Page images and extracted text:
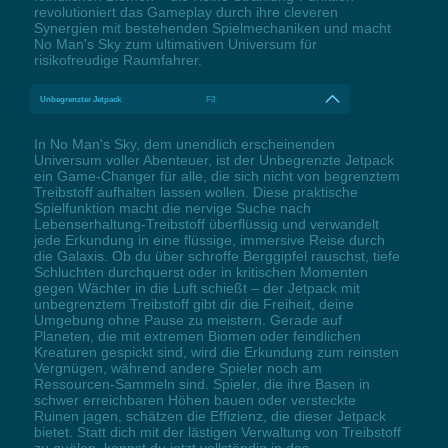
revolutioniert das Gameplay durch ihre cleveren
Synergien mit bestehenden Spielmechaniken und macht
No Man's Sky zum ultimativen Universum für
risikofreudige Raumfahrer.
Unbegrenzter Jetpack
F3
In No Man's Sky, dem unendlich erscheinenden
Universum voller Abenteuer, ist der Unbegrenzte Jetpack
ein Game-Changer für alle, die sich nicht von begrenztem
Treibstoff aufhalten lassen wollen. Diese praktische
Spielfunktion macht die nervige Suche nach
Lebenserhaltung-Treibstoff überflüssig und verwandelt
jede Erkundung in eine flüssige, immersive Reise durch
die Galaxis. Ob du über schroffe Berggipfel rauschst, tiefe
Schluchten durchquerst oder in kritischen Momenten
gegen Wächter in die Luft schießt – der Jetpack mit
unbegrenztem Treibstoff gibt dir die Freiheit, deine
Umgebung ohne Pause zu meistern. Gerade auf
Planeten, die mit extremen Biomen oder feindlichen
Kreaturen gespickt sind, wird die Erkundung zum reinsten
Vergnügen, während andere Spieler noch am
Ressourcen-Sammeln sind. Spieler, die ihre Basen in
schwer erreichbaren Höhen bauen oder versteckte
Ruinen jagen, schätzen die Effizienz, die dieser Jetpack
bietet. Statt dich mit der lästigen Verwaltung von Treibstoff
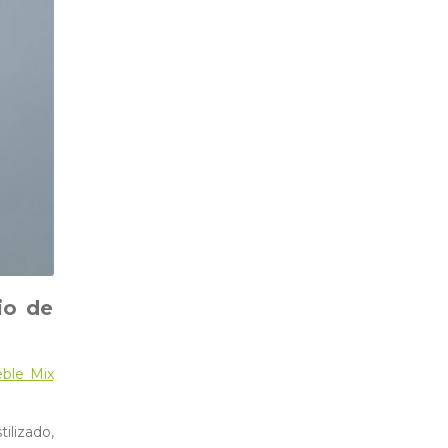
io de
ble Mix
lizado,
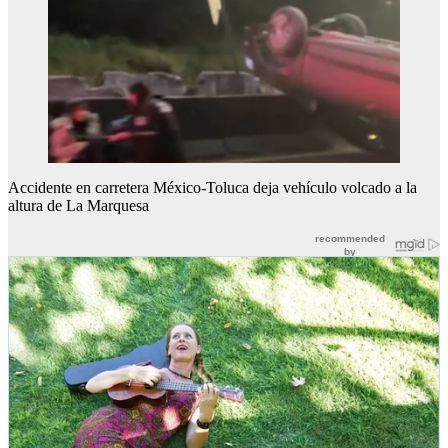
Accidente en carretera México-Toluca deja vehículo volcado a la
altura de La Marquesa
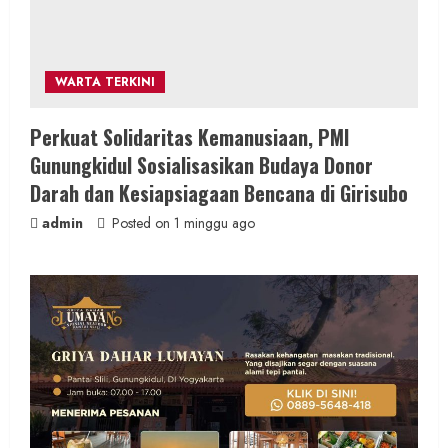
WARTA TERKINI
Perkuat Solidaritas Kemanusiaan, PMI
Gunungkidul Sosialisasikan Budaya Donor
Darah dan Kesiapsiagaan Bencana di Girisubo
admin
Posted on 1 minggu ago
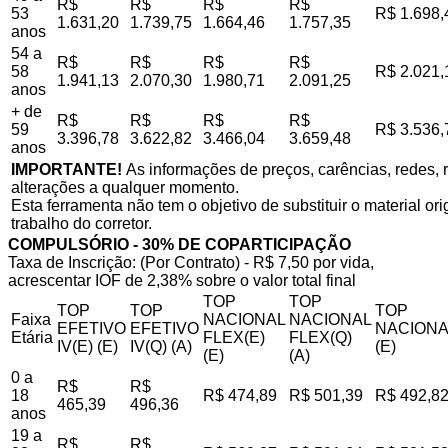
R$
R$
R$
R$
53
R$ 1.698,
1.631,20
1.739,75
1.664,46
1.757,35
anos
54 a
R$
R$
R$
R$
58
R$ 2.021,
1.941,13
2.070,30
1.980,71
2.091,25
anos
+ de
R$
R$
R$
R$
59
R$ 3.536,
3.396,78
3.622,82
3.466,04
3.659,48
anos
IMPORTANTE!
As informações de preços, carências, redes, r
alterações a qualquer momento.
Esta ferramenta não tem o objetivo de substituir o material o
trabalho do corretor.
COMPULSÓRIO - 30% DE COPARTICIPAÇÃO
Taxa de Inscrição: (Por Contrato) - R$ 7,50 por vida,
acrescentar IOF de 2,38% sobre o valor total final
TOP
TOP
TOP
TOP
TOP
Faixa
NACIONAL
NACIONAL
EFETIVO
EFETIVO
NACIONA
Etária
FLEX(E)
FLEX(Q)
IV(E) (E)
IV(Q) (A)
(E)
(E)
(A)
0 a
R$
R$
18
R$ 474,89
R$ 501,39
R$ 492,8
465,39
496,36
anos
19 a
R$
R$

Exercise goal
Starting at the line above that contains "altura de La Marquesa", transcribe every line exactly through the line that contains "Taxa de Inscrição: (Por", including that last one, and skip the pictures.

Answer for this exercise
altura de La Marquesa
WARTA TERKINI
Perkuat Solidaritas Kemanusiaan, PMI
Gunungkidul Sosialisasikan Budaya Donor
Darah dan Kesiapsiagaan Bencana di Girisubo
admin
Posted on 1 minggu ago
R$
R$
R$
R$
53
R$ 1.698,
1.631,20
1.739,75
1.664,46
1.757,35
anos
54 a
R$
R$
R$
R$
58
R$ 2.021,
1.941,13
2.070,30
1.980,71
2.091,25
anos
+ de
R$
R$
R$
R$
59
R$ 3.536,
3.396,78
3.622,82
3.466,04
3.659,48
anos
IMPORTANTE!
As informações de preços, carências, redes, r
alterações a qualquer momento.
Esta ferramenta não tem o objetivo de substituir o material o
trabalho do corretor.
COMPULSÓRIO - 30% DE COPARTICIPAÇÃO
Taxa de Inscrição: (Por Contrato) - R$ 7,50 por vida,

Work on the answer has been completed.